My cousin and I just started our food website, it is still in the very early stages though so not ready for viewing properly yet. On the topic of food, our new house has a HUGE HUGE HUGE oven. That was my one must have, oh and a dishwasher. I think I'm going to be in heaven.
Oh yes big development in my life....After having a learners permit for 9 years 7 months I FINALLY sat my actual driving test. I passed with flying colours whoop whoop yey me! My husband is super stocked too.


Aarahi: Nothing much changes with this man. He is about as steady as can be, We were recently apart for 3 weeks which was horrible. It is so true the saying that "you don't know what you have until you don't have it any more" or something like that.








Auron: Oh my reliable, obedient, faithful Auron. He is the calm in my life. The only time you will see Auron lose the plot is if he is super super tired. He is a big 4 year old now and loves to be the big brother. especially to Ammon. It is so sweet to see the bond that has already formed between the two of them. I think they are going to be inseparable as the years progress. At the moment Auron and I have developed a love for reading chapter books together. Our current fix is Charlie and the Chocolate Factory. He hasn't seen the movie yet so it is all new and wonderful to him. I love that he can imagine it in his own mind without preconceived images of how everything looks.

Liliana-Mei: You can't have the calm without the storm and Lili continues to be my storm! Tonight she went to bed with no dinner (don't worry she wasn't starving) because she simply refuses to ever eat dinner, so I had enough of babying her and the dinner time nightmare and told her she had until Daddy finished his dinner to start eating or she would be off to bed. She is stubborn to the point of almost sending be bonkers.

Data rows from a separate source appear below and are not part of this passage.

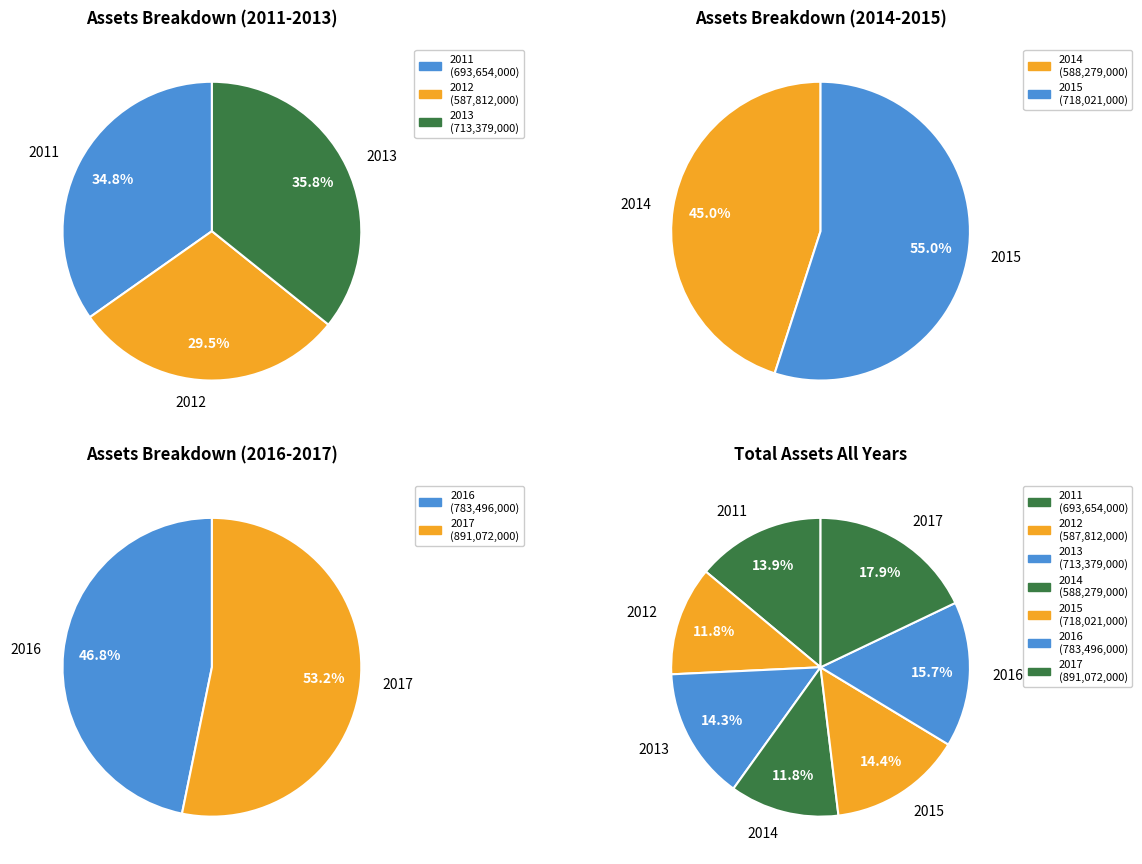

To the nearest percent, what percentage of the pie is 2011?

14%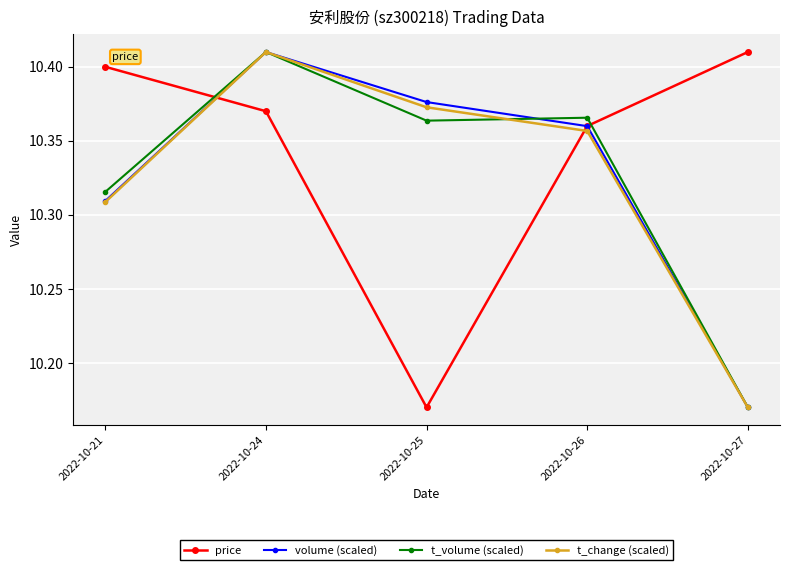

Where is the first local maximum for t_volume (scaled)?

2022-10-24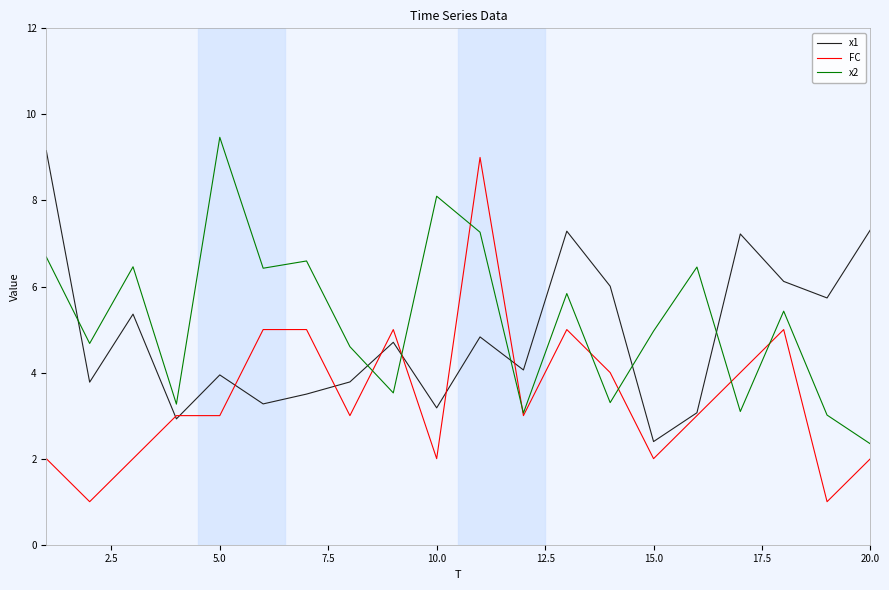

How many lines are shown in the chart?

3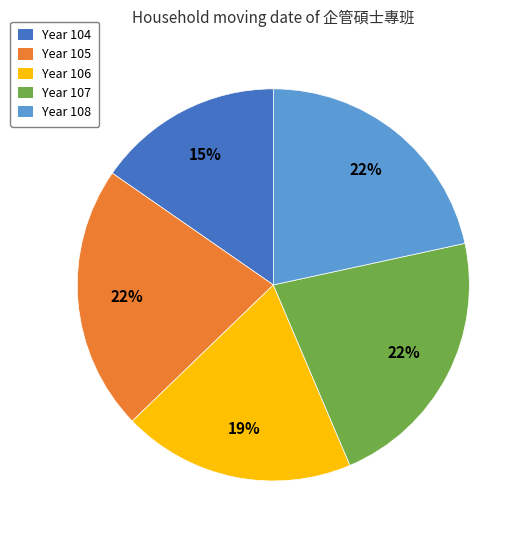

To the nearest percent, what portion does Year 107 represent?

22%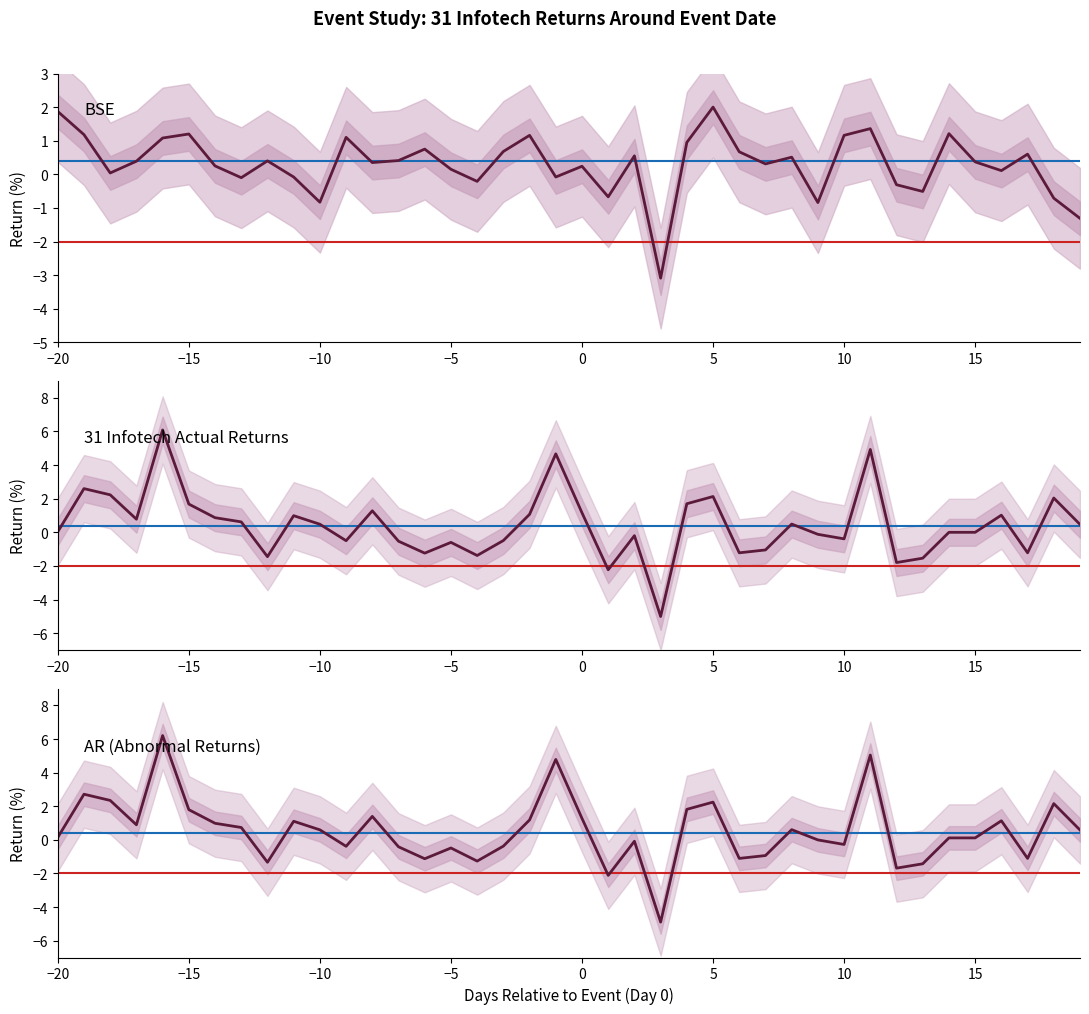

How many data points in 31 Infotech Actual Returns are less than 0?

17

But right at the moment when you think she is going to send you toppling off the cliff she will melt your heart and you would never imagine she was just about to have to admitted to the loony bin. She is the most loving and affectionate kid and I love spending time with her. She is always first awake in mornings so we always have early morning cuddles in the dark. I took her to see the Minion movie a few weeks ago and she still thanks me multiple times a day. I love that she appreciated that special trip so much. She tells everyone about it.

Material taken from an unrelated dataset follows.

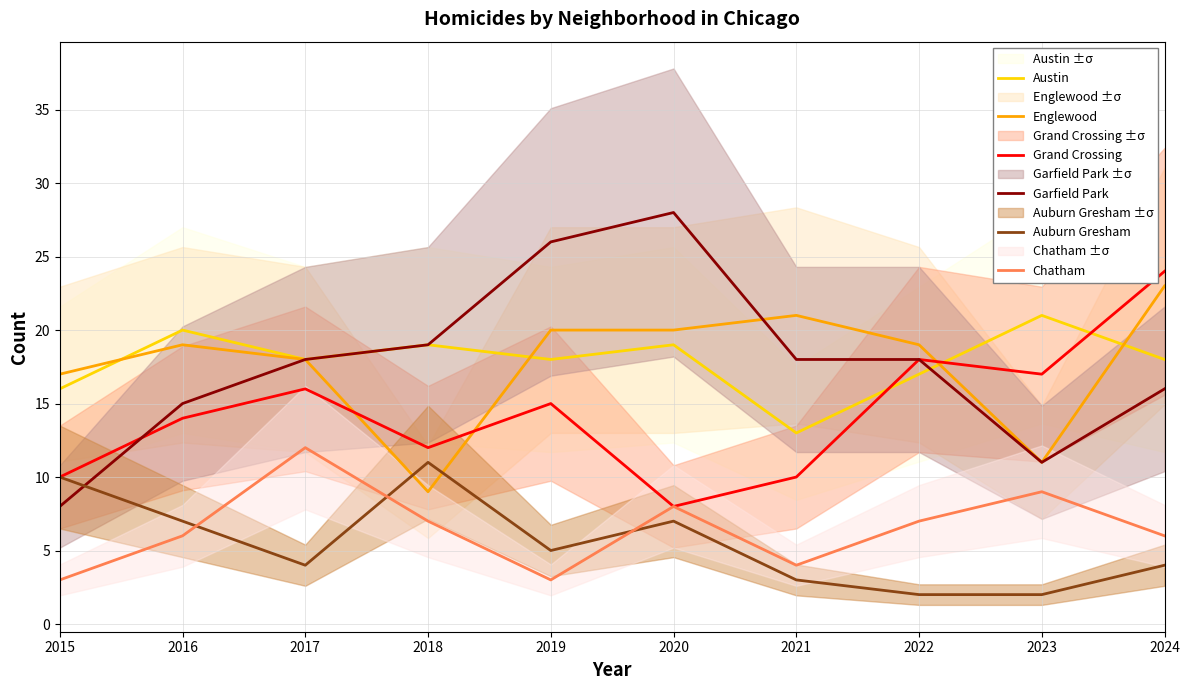

What is the difference between the Garfield Park values at 2020 and 2019?

2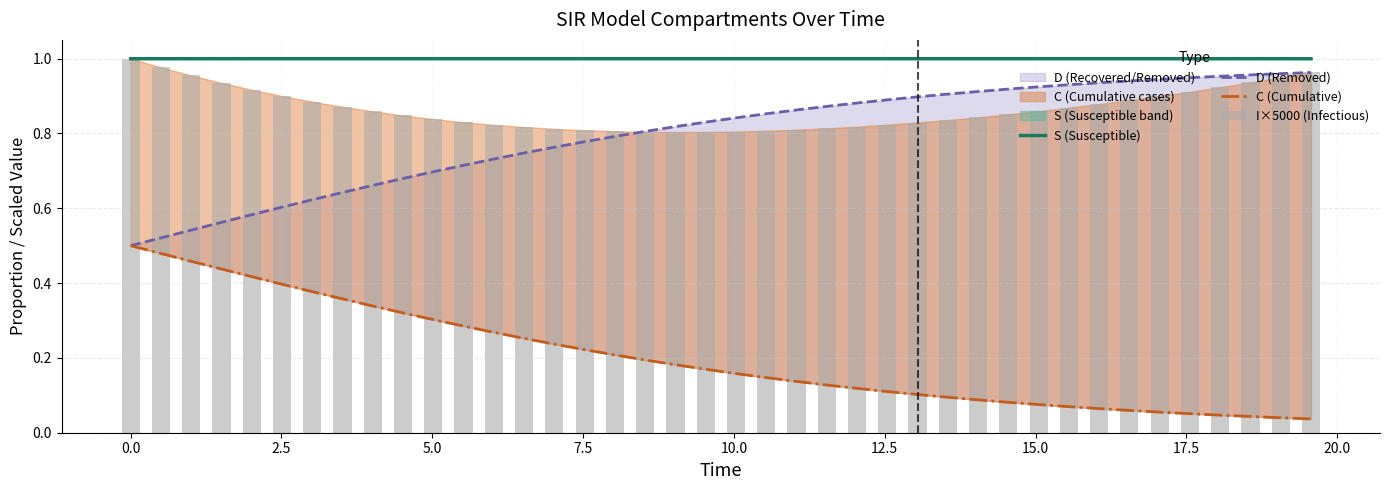

At how many categories does at least one series exceed 0?

40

Ammon: He's a pretty chilled out baby. He had a double ear infection last month and we had no idea because he wasn't even grumpy. He is my best sleeper...I think I deserve one by now. He had his first plane trip last month and is set to be a frequent traveller just like his siblings. I think he looks a lot like Auron when he was a baby, sometimes I have to have a double take in photos, epecially since they are often wearing the same clothes.










So that is us. All up to date and I can't wait to start blogging properly again.